TASK INSTRUCTIONS |
All the lines below need to be transcribed exactly. Pictures get left out.
Segment Start: RECORD EXCERPTS
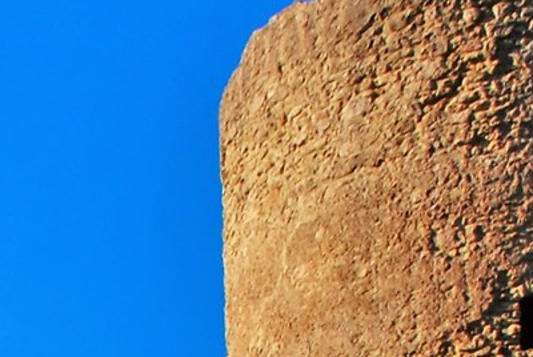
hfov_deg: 11.7
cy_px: 965
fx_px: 2402
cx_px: -432
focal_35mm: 162
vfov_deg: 7.7
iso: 100
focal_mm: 18
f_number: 8
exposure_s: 1/250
Segment End: RECORD EXCERPTS
EXERCISE SOLUTION |
hfov_deg: 11.7
cy_px: 965
fx_px: 2402
cx_px: -432
focal_35mm: 162
vfov_deg: 7.7
iso: 100
focal_mm: 18
f_number: 8
exposure_s: 1/250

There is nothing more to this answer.